Work through the listing below and state how many of its lines hold the word "บความค". Give no other output.

----

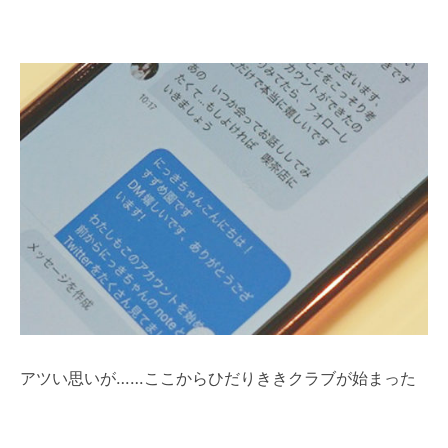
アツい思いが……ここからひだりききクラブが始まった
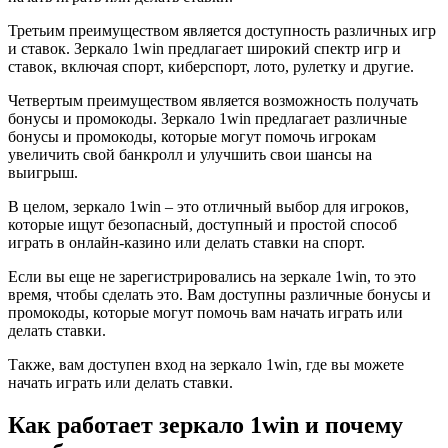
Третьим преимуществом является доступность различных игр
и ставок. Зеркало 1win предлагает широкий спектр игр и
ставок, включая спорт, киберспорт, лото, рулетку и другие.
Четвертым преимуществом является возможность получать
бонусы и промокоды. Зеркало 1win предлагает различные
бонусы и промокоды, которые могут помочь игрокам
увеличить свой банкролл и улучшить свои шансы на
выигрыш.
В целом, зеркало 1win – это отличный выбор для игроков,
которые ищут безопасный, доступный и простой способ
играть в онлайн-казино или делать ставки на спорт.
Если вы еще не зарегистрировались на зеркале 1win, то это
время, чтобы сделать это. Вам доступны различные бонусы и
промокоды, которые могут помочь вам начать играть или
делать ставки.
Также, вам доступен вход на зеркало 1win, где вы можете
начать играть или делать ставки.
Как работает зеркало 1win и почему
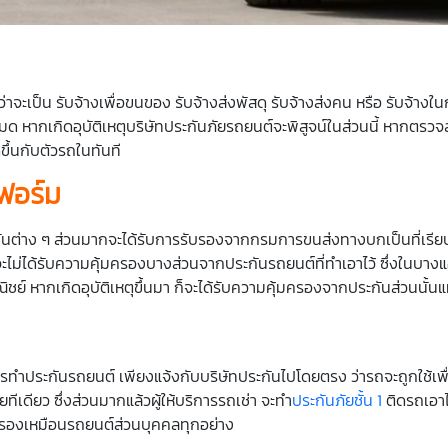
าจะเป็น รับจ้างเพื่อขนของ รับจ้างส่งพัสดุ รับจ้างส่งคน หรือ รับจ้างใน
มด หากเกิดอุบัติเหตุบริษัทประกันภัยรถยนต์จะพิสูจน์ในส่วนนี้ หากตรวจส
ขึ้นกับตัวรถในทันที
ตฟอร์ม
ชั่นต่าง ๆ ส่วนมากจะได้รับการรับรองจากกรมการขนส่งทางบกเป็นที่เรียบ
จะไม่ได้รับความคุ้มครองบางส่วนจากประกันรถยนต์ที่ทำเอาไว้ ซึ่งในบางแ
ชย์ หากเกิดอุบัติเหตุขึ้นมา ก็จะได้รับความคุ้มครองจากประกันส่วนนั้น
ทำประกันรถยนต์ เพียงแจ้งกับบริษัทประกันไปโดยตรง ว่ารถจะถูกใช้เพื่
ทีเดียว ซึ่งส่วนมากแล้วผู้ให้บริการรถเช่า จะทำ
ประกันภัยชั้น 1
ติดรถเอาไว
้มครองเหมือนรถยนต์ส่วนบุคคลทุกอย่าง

----

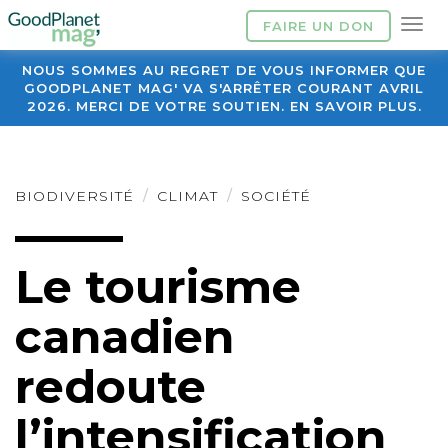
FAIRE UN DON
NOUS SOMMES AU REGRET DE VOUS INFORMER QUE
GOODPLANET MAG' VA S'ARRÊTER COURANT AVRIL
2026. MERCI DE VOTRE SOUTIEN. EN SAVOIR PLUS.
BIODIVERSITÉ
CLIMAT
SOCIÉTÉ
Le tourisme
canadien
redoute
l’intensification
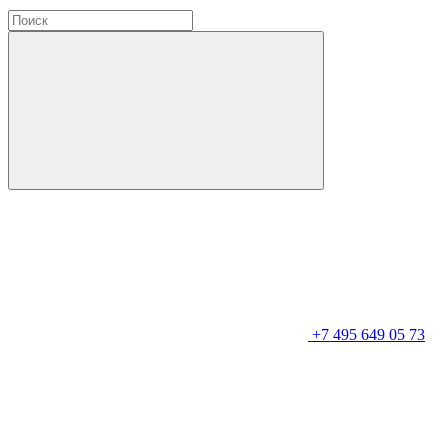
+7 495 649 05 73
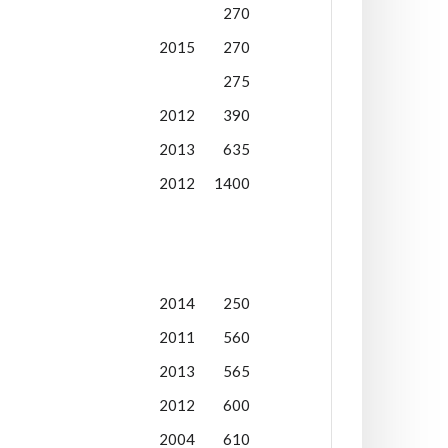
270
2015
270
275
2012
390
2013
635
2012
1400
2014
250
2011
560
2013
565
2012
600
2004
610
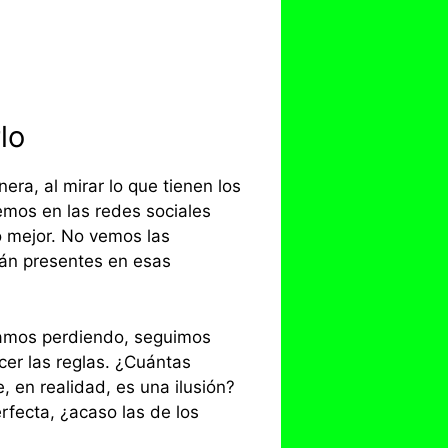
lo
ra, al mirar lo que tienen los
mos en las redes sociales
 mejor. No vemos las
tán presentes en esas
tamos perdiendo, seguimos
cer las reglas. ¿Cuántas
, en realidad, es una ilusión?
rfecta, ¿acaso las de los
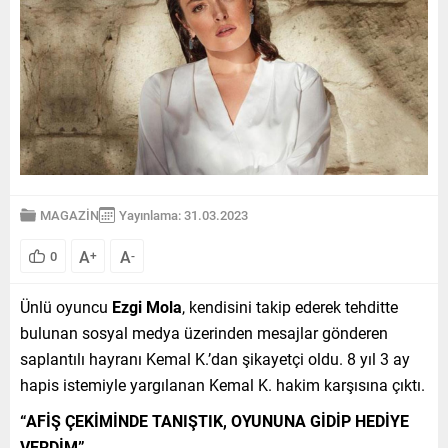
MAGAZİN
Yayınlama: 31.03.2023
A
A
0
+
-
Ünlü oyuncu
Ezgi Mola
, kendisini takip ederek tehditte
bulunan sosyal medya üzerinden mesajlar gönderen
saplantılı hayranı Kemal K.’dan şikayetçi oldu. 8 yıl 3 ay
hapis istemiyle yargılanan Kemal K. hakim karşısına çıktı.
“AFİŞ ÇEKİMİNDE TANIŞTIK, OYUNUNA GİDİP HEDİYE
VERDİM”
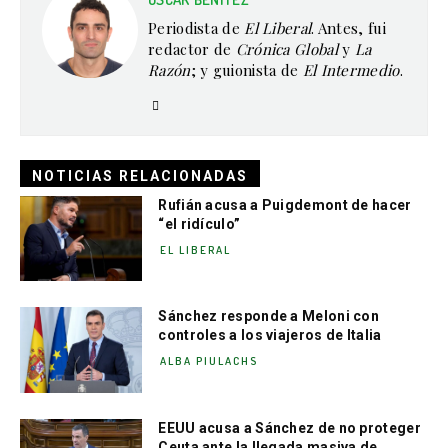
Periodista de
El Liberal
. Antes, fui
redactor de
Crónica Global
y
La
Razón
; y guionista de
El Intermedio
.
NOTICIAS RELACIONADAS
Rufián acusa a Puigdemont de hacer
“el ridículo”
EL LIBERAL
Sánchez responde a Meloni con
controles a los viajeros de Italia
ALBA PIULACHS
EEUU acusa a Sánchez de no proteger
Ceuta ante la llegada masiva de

----

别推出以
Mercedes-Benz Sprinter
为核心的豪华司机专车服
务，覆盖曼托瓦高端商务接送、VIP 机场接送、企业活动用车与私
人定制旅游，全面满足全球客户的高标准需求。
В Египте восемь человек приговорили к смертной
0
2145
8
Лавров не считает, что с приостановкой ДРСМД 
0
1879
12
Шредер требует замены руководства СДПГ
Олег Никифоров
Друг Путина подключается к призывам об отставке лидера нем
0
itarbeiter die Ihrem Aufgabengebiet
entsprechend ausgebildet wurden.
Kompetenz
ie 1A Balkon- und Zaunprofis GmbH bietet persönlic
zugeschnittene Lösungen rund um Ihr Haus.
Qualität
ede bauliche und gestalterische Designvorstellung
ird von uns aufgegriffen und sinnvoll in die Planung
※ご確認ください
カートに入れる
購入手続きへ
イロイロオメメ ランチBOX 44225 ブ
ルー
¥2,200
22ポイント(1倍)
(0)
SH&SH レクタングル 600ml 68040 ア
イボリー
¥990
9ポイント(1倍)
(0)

----

▶ _Result of this task_
2